# [What is needed]
Copy each line below word for word and drop every image.

# [The data]
◆ ◆ ◆ ◆ ◆

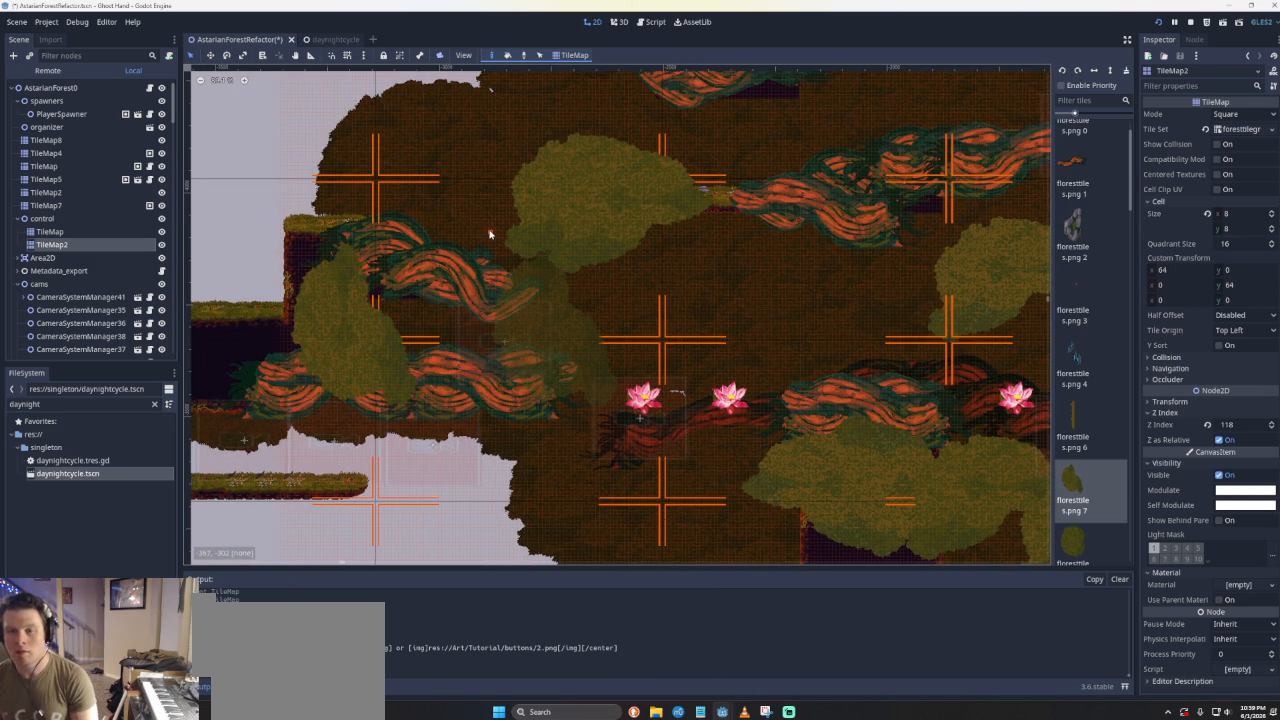
Gameplay with a controller (PlayStation layout); each line is a JSON object with the inputs held at the frame after it. "events" lists button and stick changes between this image and that frame as [ms after this image, input, new state], when the widget could be followed in between. Not read: right_stick.
{"buttons": [], "left_stick": "left", "events": [[100, "left_stick", "up-left"], [333, "left_stick", "left"]]}
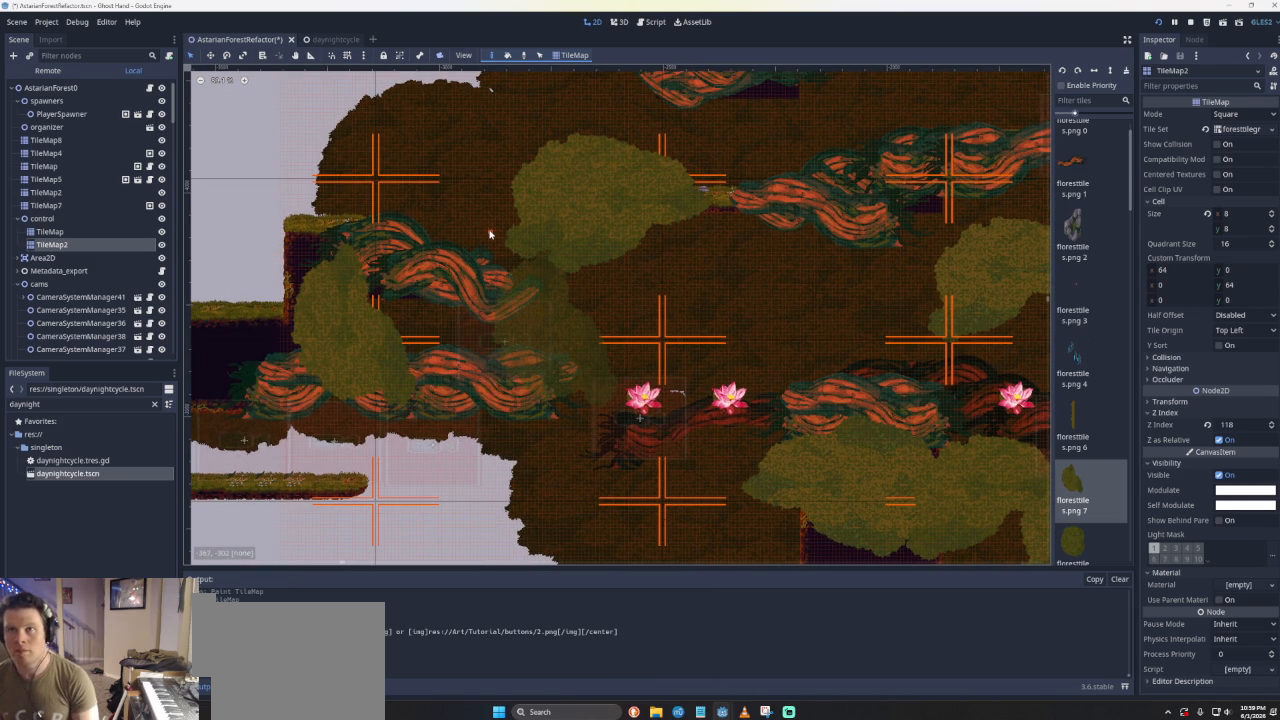
{"buttons": [], "left_stick": "center", "events": [[133, "left_stick", "center"]]}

◆ ◆ ◆ ◆ ◆

# [Finished task]
Gameplay with a controller (PlayStation layout); each line is a JSON object with the inputs held at the frame after it. "events" lists button and stick changes between this image and that frame as [ms after this image, input, new state], when the widget could be followed in between. Not read: right_stick.
{"buttons": [], "left_stick": "left", "events": [[100, "left_stick", "up-left"], [333, "left_stick", "left"]]}
{"buttons": [], "left_stick": "center", "events": [[133, "left_stick", "center"]]}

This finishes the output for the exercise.